* _Consigne A_
Selon l'extrait, dans quelle ville se trouvaient les bordels où Emma Becker a travaillé, comme elle le raconte dans La maison ?

« C'est l'histoire d'une écrivaine qui a un petit garçon et envie de crier. » Une écrivaine qui, entre son enfant, sa vie de couple, les autres hommes et les contingences de la vie matérielle, tente de dérober au temps qu'il lui reste le feu nécessaire pour dire sa condition de mère, d'amie, d'amante, toutes insatisfaites. Dans La maison (Flammarion, 2019), Emma Becker racontait son expérience en tant que prostituée dans deux bordels berlinois, mettant en lumière le quotidien des travailleuses de l'ombre qui l'entouraient. L'inconduite prolonge la scène inaugurale de ce précédent roman, où l'on voyait une mère préparer le lit de son enfant avec une couverture sauvée de la maison close où elle avait officié. Aux prostituées succède une galerie d'hommes, figures fugaces ou pérennes, moyens de « se distraire de la monotonie par le plaisir ». Conjointement au père du « Petit » et à leur amour « qui n'en finit pas de se décomposer », la narratrice s'amuse d'un écrivain russe aux désirs mortifères, d'un financier américain à la « queue éternellement dure, torturée par le besoin de se venger dans une femme de [son] rythme de vie atroce », d'un cinéaste fou de Nicholson Baker et même d'un Michel Foucault lové au creux d'un rêve érotique. « Ce que je voudrais que mon fils comprenne, c'est que j'ai essayé de me distraire de la place immense qu'il prenait en moi en y bourrant tout un tas de mecs qui me faisaient me sentir vivante - c'est-à-dire en danger. »

* _Consigne B_
Relevez, s'il vous plaît, toutes les lignes de données qui contiennent le mot « kern », en tenant compte de la casse.

* _Lignes de données_
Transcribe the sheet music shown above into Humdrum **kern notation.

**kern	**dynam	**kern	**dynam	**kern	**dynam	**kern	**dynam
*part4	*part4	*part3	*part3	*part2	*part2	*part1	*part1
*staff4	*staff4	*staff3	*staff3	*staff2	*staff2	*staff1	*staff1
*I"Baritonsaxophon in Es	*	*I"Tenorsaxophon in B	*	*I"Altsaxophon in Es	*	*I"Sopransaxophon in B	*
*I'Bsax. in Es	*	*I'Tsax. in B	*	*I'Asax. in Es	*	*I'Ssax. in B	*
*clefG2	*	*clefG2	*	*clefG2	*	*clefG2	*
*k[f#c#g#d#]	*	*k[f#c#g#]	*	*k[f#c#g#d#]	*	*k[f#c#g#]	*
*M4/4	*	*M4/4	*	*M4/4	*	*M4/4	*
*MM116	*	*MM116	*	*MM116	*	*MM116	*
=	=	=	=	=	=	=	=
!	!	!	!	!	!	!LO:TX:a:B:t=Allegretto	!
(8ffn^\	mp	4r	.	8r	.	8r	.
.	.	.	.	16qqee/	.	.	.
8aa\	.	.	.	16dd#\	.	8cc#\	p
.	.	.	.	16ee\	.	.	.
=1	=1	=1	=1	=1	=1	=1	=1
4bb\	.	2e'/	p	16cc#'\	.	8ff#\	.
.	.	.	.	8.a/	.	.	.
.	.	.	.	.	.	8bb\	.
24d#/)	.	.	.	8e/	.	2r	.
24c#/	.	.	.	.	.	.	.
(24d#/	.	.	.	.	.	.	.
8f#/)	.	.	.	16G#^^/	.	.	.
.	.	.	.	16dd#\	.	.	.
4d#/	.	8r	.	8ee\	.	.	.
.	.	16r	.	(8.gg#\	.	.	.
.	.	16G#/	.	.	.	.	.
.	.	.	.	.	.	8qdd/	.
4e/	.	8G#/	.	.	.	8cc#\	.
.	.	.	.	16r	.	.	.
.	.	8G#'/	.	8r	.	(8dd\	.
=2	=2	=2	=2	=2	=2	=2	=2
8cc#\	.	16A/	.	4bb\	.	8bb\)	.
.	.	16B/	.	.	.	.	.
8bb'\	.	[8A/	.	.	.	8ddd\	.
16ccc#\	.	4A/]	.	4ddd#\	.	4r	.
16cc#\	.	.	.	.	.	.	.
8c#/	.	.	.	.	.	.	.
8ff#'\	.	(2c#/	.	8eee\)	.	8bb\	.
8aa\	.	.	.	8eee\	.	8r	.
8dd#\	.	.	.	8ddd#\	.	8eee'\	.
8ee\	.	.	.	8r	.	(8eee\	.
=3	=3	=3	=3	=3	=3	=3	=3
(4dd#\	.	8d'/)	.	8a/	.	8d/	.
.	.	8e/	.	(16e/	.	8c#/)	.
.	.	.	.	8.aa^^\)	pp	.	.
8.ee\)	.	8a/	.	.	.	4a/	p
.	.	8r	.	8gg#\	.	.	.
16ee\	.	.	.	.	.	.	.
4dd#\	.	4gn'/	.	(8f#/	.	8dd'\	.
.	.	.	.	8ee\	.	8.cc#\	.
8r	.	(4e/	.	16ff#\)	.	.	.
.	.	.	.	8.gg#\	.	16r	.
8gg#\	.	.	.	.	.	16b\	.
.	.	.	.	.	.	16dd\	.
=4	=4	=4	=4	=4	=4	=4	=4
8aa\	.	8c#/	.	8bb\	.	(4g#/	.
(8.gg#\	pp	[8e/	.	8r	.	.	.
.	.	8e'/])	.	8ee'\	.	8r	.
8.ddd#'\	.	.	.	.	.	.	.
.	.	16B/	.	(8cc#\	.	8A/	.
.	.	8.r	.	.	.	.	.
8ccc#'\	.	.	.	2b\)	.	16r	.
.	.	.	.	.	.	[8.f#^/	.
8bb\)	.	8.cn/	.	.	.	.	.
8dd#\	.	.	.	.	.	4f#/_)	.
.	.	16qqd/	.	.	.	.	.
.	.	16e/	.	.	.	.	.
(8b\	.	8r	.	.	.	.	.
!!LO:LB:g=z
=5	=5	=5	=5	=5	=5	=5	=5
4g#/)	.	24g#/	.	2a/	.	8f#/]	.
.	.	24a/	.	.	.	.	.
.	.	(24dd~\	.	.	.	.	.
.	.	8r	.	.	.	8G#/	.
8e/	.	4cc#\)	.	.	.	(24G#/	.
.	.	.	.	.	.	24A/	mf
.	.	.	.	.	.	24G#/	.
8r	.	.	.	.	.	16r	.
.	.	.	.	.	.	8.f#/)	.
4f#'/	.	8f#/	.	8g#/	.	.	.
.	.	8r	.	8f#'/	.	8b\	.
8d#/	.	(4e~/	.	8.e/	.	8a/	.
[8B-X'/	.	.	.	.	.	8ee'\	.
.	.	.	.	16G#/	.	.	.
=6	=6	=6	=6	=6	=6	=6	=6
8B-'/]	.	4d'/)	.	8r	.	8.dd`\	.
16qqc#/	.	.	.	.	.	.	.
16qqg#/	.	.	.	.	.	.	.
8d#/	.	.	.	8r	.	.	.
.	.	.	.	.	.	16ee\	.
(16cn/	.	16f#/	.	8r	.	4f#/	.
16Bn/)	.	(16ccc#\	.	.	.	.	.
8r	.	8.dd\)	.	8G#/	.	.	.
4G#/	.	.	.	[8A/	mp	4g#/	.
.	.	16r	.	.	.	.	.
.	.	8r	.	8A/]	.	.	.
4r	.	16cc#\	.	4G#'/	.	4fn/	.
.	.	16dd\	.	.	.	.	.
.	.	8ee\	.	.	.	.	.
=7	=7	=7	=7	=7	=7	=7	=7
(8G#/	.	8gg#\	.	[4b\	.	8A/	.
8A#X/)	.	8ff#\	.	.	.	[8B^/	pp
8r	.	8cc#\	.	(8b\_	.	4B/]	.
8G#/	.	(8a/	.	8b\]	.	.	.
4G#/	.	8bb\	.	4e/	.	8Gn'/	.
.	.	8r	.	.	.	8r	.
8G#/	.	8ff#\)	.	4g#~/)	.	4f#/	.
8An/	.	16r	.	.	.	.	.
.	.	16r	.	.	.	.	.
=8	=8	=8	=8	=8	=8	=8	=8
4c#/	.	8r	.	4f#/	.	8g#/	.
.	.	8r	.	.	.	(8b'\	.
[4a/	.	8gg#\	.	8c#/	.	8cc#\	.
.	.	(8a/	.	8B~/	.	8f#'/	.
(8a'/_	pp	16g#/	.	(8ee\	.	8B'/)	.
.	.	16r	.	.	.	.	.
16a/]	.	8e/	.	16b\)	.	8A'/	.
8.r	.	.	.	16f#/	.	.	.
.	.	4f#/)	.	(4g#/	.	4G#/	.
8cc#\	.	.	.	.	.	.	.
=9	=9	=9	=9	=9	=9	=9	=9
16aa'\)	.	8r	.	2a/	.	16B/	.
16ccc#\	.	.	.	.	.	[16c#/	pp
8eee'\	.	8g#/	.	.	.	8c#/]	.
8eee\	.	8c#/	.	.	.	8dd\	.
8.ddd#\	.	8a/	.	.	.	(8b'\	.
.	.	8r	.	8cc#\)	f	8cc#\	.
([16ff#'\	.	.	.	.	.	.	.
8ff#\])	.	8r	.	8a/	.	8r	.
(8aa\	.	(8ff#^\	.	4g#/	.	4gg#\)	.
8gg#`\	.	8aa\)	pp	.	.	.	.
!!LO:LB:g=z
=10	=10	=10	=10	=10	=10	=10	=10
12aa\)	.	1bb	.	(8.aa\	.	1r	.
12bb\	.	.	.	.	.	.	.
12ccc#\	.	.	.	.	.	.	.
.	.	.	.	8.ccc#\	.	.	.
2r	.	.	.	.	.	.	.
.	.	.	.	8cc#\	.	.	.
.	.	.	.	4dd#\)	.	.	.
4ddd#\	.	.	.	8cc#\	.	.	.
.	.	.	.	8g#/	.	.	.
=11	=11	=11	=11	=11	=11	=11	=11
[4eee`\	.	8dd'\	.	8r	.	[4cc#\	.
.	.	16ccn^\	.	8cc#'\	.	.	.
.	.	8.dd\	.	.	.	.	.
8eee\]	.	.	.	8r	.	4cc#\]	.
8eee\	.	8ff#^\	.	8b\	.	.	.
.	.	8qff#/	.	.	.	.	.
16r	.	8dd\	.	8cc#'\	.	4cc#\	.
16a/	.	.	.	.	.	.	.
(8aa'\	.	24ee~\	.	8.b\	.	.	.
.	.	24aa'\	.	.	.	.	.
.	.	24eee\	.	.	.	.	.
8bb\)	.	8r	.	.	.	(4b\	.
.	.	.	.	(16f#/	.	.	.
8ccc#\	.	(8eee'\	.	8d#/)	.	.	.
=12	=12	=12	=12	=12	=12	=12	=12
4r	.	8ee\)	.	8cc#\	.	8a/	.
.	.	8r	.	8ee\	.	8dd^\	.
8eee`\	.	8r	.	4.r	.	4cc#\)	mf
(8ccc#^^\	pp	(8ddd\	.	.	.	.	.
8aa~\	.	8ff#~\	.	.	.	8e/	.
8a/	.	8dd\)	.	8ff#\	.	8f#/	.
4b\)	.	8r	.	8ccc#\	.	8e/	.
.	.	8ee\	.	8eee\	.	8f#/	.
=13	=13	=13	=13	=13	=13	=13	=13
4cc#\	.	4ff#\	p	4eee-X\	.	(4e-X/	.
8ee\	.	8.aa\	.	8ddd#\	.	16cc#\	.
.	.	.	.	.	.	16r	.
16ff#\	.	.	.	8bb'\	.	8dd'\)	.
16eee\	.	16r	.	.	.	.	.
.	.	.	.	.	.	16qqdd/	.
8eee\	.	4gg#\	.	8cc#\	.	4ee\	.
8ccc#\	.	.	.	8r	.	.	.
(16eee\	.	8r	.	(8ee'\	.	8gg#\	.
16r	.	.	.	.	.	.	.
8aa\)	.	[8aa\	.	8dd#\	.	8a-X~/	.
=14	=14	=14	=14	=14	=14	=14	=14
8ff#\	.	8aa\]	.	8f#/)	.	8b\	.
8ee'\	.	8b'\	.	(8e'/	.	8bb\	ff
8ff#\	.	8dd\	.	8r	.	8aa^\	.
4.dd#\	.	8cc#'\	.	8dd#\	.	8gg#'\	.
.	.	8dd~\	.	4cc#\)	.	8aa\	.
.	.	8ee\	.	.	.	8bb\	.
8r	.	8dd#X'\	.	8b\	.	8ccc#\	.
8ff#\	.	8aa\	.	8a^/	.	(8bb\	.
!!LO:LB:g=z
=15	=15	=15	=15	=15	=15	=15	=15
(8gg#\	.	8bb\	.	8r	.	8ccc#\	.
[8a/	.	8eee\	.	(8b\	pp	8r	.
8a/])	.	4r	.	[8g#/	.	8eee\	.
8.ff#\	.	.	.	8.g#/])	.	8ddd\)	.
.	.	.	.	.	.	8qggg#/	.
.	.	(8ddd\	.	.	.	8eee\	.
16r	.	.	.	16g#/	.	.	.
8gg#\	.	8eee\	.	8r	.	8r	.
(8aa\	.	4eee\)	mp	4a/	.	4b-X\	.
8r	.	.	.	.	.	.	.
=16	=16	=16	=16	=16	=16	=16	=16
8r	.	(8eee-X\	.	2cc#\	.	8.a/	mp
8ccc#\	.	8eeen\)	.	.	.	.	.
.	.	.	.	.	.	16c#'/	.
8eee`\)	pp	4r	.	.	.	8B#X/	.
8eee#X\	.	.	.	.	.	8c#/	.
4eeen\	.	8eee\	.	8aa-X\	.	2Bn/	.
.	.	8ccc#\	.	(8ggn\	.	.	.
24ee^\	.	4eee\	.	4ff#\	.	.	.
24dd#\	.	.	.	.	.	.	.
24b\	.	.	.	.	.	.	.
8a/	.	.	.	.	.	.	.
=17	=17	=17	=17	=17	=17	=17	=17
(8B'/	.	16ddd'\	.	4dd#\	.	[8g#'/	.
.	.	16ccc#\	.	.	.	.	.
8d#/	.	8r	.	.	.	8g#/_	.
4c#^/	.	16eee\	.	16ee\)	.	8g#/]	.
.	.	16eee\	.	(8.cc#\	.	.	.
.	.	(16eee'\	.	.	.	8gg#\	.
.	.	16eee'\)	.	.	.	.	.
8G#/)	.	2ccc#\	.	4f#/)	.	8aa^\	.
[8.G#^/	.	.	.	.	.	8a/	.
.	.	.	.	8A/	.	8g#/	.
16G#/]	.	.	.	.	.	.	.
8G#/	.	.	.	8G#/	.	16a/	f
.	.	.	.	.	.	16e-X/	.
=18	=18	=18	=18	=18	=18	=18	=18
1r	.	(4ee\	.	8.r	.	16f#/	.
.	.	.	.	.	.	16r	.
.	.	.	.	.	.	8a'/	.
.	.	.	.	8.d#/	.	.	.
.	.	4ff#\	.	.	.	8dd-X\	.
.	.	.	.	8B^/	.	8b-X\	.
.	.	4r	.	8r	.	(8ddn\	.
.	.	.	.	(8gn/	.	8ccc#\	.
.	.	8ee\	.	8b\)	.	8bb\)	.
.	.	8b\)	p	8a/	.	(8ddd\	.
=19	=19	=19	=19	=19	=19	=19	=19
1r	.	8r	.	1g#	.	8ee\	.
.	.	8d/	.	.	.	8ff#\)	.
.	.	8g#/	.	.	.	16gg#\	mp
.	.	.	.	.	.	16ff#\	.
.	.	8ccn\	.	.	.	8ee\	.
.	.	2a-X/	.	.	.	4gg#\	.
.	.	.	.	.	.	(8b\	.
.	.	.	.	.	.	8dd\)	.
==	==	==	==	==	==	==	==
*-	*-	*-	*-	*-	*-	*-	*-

* _Bonne réponse A_
À Berlin.

* _Bonne réponse B_
Transcribe the sheet music shown above into Humdrum **kern notation.
**kern	**dynam	**kern	**dynam	**kern	**dynam	**kern	**dynam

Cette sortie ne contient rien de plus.